Each Party, during the term of this Agreement, regardless of the reasons, shall: (i) hold all Confidential Information in strict confidence and not disclose any of it to any person except to affiliates, professional advisers, consultants, contractors, employees, officers, or agents of the Disclosing Party whose duties reasonably require the disclosure and who are under a contractual or other legal obligation to keep the Confidential Information confidential; (ii) only use the Confidential Information for purposes of this Agreement; (iii) take all actions reasonably necessary to maintain the confidentiality of the Confidential Information possessed by it and to secure it against theft, loss, or unauthorized disclosure; (iv) not cause or allow any Confidential Information to be photocopied, reproduced or recorded in any manner, including in any computer or data base, except as permitted in this Agreement; (v) take reasonable steps to ensure that any person who has lawfully obtained access to any Confidential Information, fully understands the confidential nature of the information and agrees to the obligations set forth in this Section; and (vi) take reasonable steps to enforce the confidentiality obligations imposed or required to be imposed by this Agreement.

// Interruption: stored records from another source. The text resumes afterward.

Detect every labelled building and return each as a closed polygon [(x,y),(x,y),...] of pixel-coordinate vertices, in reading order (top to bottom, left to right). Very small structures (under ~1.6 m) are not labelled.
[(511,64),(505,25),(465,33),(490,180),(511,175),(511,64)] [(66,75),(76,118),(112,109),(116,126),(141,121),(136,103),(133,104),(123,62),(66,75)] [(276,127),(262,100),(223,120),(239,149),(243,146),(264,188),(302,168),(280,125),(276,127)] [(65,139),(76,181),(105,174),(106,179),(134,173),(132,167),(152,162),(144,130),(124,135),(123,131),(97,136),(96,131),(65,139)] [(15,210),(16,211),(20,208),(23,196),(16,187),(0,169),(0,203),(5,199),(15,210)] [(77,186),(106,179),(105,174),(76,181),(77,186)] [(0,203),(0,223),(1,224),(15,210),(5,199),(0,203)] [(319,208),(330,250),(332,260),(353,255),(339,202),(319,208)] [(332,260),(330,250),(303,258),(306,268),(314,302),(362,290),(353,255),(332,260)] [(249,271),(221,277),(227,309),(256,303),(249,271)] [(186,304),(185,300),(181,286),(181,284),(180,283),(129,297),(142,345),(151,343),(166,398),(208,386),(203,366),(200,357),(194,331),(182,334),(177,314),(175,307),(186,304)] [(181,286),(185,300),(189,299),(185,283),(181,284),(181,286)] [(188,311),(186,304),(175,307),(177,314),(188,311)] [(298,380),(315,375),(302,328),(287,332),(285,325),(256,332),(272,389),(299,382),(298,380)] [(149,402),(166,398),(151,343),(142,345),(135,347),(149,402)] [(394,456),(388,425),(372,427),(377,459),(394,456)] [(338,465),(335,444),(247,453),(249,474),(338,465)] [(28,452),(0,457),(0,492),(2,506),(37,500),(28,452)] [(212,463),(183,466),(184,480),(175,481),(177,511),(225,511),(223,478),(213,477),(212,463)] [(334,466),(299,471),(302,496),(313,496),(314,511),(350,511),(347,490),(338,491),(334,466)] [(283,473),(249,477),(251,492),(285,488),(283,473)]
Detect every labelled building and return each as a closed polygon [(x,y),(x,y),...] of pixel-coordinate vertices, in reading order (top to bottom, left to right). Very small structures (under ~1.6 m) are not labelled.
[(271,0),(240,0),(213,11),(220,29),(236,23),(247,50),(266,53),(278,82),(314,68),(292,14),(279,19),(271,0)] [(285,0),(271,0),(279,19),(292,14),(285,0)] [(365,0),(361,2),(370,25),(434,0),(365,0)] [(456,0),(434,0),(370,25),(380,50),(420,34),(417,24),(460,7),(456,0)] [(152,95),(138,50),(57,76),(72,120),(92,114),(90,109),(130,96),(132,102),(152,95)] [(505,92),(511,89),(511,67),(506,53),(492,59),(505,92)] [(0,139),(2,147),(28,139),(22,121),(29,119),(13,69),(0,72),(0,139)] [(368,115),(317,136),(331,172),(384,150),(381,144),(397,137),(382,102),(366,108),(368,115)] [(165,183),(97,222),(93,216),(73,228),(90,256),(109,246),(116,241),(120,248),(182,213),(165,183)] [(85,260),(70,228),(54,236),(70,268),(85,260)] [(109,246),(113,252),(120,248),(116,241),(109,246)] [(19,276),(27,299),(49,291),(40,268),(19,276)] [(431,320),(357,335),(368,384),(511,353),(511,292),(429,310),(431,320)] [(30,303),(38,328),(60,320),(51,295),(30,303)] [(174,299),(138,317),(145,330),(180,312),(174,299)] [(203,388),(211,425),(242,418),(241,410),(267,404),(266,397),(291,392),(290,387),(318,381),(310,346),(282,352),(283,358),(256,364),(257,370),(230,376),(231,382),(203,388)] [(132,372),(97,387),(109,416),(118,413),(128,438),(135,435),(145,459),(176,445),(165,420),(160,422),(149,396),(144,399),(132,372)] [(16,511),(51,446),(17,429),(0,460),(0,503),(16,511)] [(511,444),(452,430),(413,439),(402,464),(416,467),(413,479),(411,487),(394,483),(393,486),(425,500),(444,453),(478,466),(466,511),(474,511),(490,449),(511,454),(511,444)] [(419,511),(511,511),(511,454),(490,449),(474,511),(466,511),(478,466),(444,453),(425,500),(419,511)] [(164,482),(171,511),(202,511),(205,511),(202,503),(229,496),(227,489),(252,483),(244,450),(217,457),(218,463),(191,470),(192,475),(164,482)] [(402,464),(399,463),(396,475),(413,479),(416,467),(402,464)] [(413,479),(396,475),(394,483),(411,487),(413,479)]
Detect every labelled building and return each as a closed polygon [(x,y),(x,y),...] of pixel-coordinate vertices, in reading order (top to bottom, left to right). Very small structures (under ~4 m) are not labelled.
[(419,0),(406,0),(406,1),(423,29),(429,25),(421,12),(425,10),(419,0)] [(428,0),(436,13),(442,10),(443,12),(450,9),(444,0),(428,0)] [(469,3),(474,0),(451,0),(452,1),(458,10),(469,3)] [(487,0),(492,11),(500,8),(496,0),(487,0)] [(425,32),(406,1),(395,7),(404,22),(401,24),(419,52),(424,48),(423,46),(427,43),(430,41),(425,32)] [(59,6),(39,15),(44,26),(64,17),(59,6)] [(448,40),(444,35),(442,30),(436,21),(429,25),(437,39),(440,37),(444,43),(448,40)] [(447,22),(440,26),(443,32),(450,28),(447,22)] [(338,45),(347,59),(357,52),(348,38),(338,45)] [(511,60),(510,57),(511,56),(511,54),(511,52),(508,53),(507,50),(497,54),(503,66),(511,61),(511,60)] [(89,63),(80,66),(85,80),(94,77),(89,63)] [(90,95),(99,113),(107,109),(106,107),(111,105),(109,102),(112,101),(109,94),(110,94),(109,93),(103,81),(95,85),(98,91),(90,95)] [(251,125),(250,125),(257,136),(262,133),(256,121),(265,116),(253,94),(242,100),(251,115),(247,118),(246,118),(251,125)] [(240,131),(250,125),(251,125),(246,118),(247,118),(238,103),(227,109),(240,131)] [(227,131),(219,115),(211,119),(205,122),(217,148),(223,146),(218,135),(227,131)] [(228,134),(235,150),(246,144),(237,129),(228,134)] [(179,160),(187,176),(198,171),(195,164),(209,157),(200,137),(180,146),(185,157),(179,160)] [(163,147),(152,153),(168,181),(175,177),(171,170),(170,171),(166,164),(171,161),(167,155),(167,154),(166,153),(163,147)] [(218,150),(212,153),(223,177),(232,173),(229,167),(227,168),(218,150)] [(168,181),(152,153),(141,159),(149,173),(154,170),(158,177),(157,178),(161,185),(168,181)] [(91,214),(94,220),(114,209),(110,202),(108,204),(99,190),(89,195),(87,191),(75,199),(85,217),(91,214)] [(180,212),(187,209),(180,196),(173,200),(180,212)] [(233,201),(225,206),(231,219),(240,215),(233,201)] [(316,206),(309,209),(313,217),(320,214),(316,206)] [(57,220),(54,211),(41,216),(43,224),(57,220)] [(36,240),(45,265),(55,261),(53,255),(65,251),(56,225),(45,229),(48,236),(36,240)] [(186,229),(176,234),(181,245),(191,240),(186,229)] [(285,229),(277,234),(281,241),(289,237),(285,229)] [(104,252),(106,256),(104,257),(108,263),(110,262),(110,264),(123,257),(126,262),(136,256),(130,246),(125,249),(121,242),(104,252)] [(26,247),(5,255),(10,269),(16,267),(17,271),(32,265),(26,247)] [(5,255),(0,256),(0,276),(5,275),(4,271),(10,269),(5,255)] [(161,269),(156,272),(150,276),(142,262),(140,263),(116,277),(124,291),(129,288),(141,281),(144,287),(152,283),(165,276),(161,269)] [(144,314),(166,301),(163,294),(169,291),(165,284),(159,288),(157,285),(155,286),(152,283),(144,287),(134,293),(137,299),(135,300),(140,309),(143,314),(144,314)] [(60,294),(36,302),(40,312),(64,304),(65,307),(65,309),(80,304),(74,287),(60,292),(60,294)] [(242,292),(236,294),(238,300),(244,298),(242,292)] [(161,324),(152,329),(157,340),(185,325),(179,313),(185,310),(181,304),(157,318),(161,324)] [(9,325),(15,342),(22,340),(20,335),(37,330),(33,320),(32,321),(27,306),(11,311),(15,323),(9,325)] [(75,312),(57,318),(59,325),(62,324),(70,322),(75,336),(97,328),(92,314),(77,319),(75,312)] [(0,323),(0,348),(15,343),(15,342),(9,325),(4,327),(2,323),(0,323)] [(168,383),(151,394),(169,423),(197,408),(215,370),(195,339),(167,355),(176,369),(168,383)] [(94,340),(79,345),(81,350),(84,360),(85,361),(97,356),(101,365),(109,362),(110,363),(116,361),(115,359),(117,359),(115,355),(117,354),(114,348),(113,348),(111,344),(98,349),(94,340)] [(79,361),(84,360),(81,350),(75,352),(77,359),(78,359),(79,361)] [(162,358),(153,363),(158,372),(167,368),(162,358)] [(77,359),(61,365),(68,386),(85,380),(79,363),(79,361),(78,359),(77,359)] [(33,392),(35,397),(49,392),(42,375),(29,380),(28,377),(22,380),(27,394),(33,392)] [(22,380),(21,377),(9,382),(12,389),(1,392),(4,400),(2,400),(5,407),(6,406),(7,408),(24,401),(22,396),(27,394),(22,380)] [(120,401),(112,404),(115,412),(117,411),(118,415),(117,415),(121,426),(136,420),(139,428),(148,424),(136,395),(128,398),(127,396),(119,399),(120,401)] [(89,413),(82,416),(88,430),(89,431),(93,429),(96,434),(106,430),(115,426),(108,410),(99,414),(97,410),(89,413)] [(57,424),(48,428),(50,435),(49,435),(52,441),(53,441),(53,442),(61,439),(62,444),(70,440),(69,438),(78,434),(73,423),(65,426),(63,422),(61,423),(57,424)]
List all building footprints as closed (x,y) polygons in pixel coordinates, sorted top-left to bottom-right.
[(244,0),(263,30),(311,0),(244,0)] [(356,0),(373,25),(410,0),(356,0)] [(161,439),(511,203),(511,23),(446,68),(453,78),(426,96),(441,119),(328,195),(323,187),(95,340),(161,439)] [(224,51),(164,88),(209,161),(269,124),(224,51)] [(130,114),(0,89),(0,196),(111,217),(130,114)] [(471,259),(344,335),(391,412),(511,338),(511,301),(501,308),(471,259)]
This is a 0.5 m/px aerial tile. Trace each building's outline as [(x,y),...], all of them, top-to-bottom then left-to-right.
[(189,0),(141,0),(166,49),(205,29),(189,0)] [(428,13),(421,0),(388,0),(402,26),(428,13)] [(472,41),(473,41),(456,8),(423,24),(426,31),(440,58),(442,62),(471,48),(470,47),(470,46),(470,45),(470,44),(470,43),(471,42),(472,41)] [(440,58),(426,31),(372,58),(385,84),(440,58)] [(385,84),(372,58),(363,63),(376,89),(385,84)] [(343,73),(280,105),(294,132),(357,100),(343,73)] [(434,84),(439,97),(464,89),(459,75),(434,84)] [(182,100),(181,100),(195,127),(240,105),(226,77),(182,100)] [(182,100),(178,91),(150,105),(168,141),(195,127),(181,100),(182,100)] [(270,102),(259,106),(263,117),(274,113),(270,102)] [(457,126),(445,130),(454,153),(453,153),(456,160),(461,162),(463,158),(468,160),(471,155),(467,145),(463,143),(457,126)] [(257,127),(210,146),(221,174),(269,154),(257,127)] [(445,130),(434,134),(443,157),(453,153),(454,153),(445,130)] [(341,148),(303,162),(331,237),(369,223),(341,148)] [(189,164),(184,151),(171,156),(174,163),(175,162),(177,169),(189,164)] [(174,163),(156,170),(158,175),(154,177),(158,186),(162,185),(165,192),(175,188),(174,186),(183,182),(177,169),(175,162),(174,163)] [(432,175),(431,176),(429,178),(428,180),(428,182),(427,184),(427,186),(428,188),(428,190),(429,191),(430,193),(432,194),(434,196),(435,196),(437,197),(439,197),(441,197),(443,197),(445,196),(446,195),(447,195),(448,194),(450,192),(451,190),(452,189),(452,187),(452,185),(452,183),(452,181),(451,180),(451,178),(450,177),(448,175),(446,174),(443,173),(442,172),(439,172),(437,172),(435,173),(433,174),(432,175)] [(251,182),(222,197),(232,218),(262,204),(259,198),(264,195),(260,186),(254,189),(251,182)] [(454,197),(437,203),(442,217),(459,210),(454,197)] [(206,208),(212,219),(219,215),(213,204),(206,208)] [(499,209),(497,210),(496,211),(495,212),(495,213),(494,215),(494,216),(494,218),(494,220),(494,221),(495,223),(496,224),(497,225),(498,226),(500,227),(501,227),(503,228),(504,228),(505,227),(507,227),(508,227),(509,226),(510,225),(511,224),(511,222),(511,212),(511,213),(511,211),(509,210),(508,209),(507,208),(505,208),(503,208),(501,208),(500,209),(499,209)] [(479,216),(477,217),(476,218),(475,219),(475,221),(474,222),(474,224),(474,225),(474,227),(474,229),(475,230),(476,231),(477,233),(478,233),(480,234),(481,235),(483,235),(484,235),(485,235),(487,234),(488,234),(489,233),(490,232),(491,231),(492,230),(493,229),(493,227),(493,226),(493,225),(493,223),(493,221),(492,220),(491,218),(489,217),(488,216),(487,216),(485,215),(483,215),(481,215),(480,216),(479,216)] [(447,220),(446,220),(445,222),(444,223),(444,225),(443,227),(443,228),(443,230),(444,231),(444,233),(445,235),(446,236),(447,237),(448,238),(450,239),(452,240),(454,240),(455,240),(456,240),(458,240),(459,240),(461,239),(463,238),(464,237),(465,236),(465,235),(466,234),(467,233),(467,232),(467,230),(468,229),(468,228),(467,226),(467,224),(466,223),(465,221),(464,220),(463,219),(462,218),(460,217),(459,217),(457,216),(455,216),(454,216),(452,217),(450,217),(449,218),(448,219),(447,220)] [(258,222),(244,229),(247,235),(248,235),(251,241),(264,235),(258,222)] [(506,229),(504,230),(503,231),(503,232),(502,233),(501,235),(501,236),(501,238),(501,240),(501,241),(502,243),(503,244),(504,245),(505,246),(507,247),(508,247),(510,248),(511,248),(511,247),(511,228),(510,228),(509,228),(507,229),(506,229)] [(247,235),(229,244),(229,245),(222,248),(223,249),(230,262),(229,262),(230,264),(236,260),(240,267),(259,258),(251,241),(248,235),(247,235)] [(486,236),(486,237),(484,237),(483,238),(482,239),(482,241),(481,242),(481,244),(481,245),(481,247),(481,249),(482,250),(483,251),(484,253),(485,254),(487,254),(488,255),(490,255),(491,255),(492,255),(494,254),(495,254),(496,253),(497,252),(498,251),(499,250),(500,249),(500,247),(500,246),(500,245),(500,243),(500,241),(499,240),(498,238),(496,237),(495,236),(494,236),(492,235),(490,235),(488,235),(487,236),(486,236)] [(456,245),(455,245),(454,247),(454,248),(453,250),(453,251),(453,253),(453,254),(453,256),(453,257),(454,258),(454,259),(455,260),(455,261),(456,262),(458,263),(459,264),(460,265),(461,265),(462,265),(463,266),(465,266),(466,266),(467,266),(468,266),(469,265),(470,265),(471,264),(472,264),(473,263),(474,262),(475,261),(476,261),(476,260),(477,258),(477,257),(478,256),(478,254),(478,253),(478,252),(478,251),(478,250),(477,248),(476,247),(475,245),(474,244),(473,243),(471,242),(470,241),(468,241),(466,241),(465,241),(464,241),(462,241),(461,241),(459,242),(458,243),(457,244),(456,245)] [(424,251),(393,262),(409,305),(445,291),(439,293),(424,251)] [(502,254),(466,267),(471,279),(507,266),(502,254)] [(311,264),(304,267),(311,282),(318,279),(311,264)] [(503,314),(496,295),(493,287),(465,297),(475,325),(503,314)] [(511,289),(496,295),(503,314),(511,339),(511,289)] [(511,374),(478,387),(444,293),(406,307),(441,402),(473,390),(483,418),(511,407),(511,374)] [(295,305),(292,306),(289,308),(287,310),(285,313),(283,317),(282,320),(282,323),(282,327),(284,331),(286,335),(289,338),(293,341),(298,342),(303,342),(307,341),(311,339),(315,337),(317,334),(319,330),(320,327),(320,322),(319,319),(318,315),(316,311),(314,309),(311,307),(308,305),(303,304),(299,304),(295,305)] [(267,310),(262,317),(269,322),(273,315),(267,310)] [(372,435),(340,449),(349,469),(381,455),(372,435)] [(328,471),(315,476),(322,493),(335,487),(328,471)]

Nothing in this Section shall prohibit a Receiving Party from disclosing Confidential Information under the following circumstances: (i) pursuant to a legal obligation, provided that it promptly notifies the Disclosing Party of such disclosure, unless such notification is strictly prohibited by the applicable law; (ii) with the prior written consent of the Disclosing Party; or (iii) to any third party to whom Confidential Information must be disclosed for the purpose of performing obligations under this Agreement.

This Section constitutes an ongoing, continuing condition of this Agreement and shall endure beyond the termination of this Agreement, however caused.

15.8. CHANGES TO THIS AGREEMENT. AffRoller reserves the exclusive right to amend, alter, delete or add to any of the provisions of this Agreement, at any time and at its sole discretion, by giving five (5) days’ notice to the Affiliate on the email address registered by the Affiliate subject to the Terms set out in this Agreement. Any such changes will also be published on https://affroller.com. Modifications may include, without limitation, changes in the scope of available referral fees, fee schedules, payment procedures and referral program rules. IF ANY MODIFICATION IS UNACCEPTABLE TO THE AFFILIATE, THE AFFILIATE’S ONLY RECOURSE IS TO TERMINATE THIS AGREEMENT. THE CONTINUED PARTICIPATION IN THE AFFILIATE PROGRAM FOLLOWING AFFROLLER’S POSTING OF A CHANGE NOTICE OR NEW AGREEMENT ON https://affroller.com WILL CONSTITUTE BINDING ACCEPTANCE OF THE CHANGE. In case of any discrepancy between the meanings of any translated versions of this Agreement, the English language version shall prevail.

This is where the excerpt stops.